|
u Thermal
Dispersion Flowmeters:
Thermal Dispersion designs
deliver proven performance and reliability in the harshest
gas environments. The typical sensing element contains two thermowell-protected
Resistance Temperature Detectors (RTDs). When placed in the
process stream, one RTD is heated and the other RTD senses the
process temperature. The temperature difference between the two
RTDs is related to the process flow rate. Based on line size there
may be one or more sensing points in the line. The swirl-free,
repeatable velocity profile created by VORTAB and Vortab Elbow Flow Conditioners
provide the
ideal flow regime for this flow metering technology, which may only
sense flow at one point in the line.
u Ultrasonic Flowmeters:
Ultrasonic flowmeters can be either Doppler effect meters or
time of flight meters. Doppler meters measure the frequency
shifts caused by liquid flow as a signal is reflected off
suspended solids or entrained gas in the fluid. The frequency
shift is proportional to the liquid's velocity. Time of flight
meters use the speed of the signal traveling between two
transducers that increases or decreases with the direction of
transmission and the velocity of the liquid being measured.
The swirl-free, flat, and repeatable flow profile created by VORTAB
and Vortab Elbow flow conditioners provide the ideal flow
regime because the flat velocity profile more closely mimics
and is representative of an average flow rate.
u Turbine Flowmeters:
Turbine flowmeters measure the
rate of flow in a pipe or process line via a rotor that spins
as the media passes through its blades. The swirl-free flat
velocity profile created by VORTAB flow conditioners provides
the ideal flow profile for this flow metering technology. Vortab mitigates rogue vortices from crossing the meter.

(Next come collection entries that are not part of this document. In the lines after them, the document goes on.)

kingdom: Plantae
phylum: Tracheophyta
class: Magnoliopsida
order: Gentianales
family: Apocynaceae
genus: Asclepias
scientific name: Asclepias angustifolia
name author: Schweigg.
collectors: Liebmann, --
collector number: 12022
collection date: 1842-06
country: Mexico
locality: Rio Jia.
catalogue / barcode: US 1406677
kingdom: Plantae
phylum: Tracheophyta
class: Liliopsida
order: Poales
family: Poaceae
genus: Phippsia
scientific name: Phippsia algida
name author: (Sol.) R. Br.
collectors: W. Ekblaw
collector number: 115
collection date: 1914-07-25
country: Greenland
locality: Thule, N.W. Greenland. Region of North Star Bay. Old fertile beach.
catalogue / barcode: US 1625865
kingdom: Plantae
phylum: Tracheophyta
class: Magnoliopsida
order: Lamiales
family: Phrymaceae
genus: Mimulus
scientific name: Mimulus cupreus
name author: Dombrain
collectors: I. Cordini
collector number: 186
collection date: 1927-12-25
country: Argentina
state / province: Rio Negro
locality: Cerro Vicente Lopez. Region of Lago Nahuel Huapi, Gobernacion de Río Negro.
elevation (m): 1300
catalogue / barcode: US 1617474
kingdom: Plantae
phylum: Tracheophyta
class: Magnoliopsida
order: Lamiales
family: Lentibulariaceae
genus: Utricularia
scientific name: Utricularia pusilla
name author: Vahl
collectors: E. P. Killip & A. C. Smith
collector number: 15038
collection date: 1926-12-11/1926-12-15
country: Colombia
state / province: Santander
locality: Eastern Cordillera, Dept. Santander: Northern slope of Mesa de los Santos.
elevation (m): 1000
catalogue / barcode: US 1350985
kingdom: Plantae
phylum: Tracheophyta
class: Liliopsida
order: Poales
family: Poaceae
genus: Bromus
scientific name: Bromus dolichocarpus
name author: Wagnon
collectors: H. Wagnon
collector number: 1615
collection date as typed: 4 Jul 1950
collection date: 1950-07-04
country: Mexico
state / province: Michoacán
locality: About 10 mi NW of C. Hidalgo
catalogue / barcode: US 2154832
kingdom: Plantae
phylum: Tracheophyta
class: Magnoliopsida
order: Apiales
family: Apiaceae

u Magnetic Flowmeters: Magnetic flowmeters operate
on Faraday’s Law of Magnetic Induction. This principle states
that a voltage is generated in a conductive medium when it
passes through a magnetic field. This voltage is directly
proportional to the length of the conductor, the density of
the magnetic field, and the velocity of the conductive
medium.
Magnetic
flowmeters generate a magnetic field by passing current through
wires that are mounted outside the pipe. They have
electrodes that detect the amount of voltage as the conductive
fluid passes through this magnetic field. Since this voltage is
proportional to flow rate, magnetic flowmeters use this value to
compute flow rate. Upstream flow disturbances and inadequate
straight run adversely affect performance. VORTAB and Vortab Elbow flow
conditioners provide the ideal solution,
u Pitot Tube
Flowmeters: Pitot tubes
consist of two hollow tubes, where one measures impact
pressure (velocity head plus potential head) and the other
measures static (potential). The swirl-free flat velocity
profile created by VORTAB and Vortab Elbow flow conditioners provides the ideal
flow regime for this flow metering technology.
u Averaging Pitot
Tubes: Averaging Pitot
Tubes work with multiple Pitot Tube sensors and average
multiple sensing points. The swirl-free flat velocity profile
created by VORTAB and Vortab Elbow flow conditioners provide the ideal flow
regime for this flow metering technology.
u Vortex Shedding
Flowmeters: Vortex
Shedding Flowmeters measure the frequency of vortices shed
from a bluff body placed in the flow stream where the
frequency is proportional to material velocity. The swirl-free
flat velocity profile created by VORTAB and Vortab Elbow flow conditioners
upstream of the bluff body provides the ideal flow regime for
this flow metering technology.
|